Many pro-mutilation folks like to argue that declawing is no different than a “routine” spay/neuter procedure. Nothing can be further form the truth. First of all, NO surgery is “routine”. It may be a “simple” procedure, but anytime an animal (or human) is under anesthesia, there is nothing routine about it. I have been a tech for 20+ years. In those years I have done anesthesia and recovery on thousands of spays and neuters. During recovery, these animals are groggy, a little stressed, and most are simply trying to figure out what just happened. After a few hours, they are mostly back to themselves, not in any obvious pain, and are eating and drinking normally.
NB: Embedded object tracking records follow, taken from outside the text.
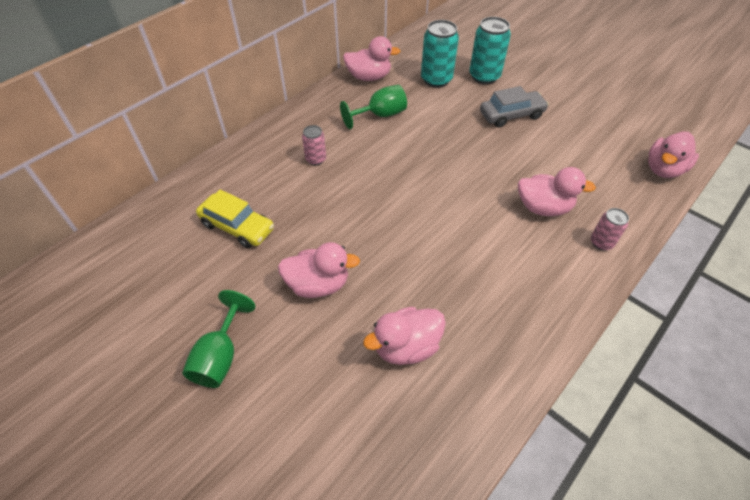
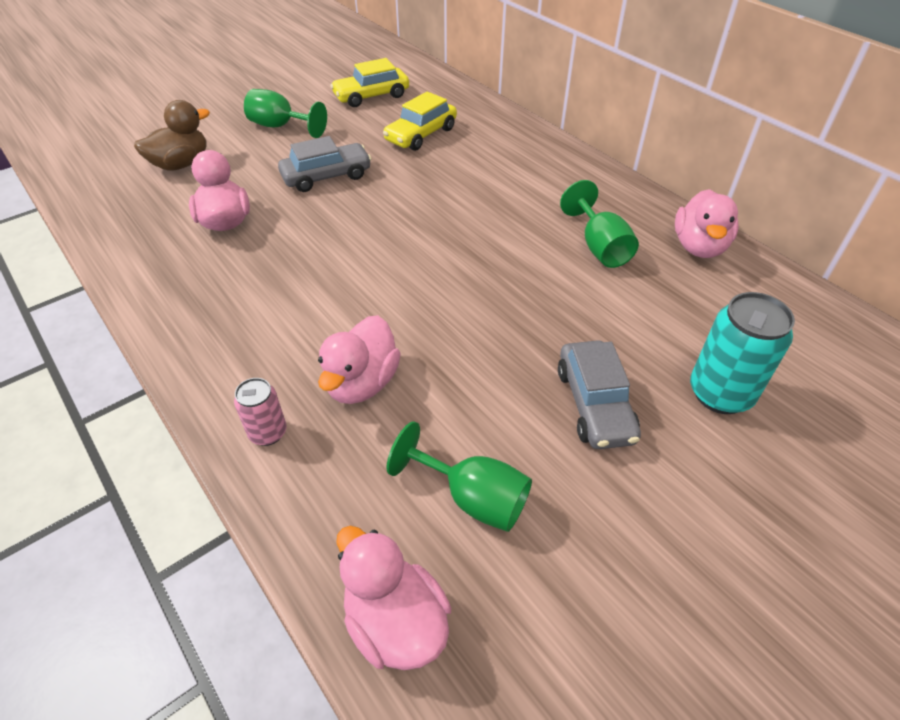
camera: 100 degrees right, 5 degrees down
(151, 283) = (371, 96): none -> yellow car
(311, 437) = (181, 164): none -> brown duck
(316, 159) = (513, 186): pink can -> none
(318, 284) = (326, 176): pink duck -> grey car
(436, 80) = (700, 323): turquoise can -> none
(590, 152) = (472, 498): none -> green goblet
These same animals that return to the vet for rechecks, etc are the same happy-go-lucky little balls of fur they were before the procedure. You can check their incision site without having to restrain them or having them get upset with you.
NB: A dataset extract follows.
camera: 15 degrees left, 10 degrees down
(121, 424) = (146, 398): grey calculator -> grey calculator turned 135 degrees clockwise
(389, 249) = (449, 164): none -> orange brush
After a declaw, cats are stressed, exhibit fight or flight response, are in obvious pain, and many bleed profusely in the first 24 hours. Most in the clinic will not eat while they are there, sometimes up to 48-72 hours. These same cats, upon return to the clinic want absolutely nothing to do with being there. They are at best shy and afraid, at worst downright vicious. They will not allow you to touch their feet and examining them is always difficult.
So, do YOU think they know what happened to them? Do they remember? Of course they do. It is blatantly obvious. This place hurts….that is all they know. They will forever look at humans differently.
If you are in a car accident, or have a traumatic injury, won’t you remember that? Will you not always be a little leary of any situation that reminds you of it? Why is an animal any different? If you reward them for using the sisal post, they respond. If you feed them at 4 pm every day, they will be sitting by their dish at 10 minutes of. If you HURT them, they remember that too.
I have seen the horror in their eyes. I have seen the excruciating pain these normally very stoic creatures are enduring. I have cleaned up the blood. I have had to sedate them post-op to prevent them from injuring themselves further. And I have seen the fear months and even years afterward every time they are put in a carrier or come into the office.
People considering declaw need to be made aware of not just the long term effects, but the emotional damage they are doing to their cat just by putting them through it.